Material to process:
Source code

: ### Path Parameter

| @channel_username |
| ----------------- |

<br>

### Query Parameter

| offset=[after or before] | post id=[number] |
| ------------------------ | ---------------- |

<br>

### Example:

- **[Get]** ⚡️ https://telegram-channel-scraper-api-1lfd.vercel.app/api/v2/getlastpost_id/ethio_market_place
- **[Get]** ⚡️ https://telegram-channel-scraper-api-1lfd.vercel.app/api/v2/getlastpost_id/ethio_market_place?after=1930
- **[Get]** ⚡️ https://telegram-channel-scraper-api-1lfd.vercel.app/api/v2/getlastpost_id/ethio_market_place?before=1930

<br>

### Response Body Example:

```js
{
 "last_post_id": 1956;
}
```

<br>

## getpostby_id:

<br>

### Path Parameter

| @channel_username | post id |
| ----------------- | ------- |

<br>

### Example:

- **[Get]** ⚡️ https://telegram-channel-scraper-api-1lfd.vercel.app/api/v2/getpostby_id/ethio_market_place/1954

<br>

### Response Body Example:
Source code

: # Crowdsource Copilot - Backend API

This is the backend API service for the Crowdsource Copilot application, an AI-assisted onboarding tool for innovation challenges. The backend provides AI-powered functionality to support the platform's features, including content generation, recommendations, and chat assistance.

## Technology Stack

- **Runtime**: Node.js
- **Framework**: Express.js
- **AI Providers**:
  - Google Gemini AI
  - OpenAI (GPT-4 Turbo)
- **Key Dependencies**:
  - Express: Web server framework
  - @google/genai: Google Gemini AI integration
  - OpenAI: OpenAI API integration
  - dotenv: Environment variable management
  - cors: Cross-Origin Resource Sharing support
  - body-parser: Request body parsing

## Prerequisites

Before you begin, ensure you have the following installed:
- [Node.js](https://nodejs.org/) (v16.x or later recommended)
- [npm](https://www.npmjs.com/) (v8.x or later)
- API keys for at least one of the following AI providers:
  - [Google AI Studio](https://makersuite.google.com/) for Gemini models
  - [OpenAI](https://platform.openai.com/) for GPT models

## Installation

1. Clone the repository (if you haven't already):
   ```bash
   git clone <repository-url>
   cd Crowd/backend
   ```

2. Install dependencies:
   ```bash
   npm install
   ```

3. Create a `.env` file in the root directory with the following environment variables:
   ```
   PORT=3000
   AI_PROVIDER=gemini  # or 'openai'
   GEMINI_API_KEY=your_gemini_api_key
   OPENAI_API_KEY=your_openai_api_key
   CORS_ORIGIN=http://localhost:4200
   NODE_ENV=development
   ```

Required work: Return each line of the entries that holds the string "after".

Answer section:
| offset=[after or before] | post id=[number] |
- **[Get]** ⚡️ https://telegram-channel-scraper-api-1lfd.vercel.app/api/v2/getlastpost_id/ethio_market_place?after=1930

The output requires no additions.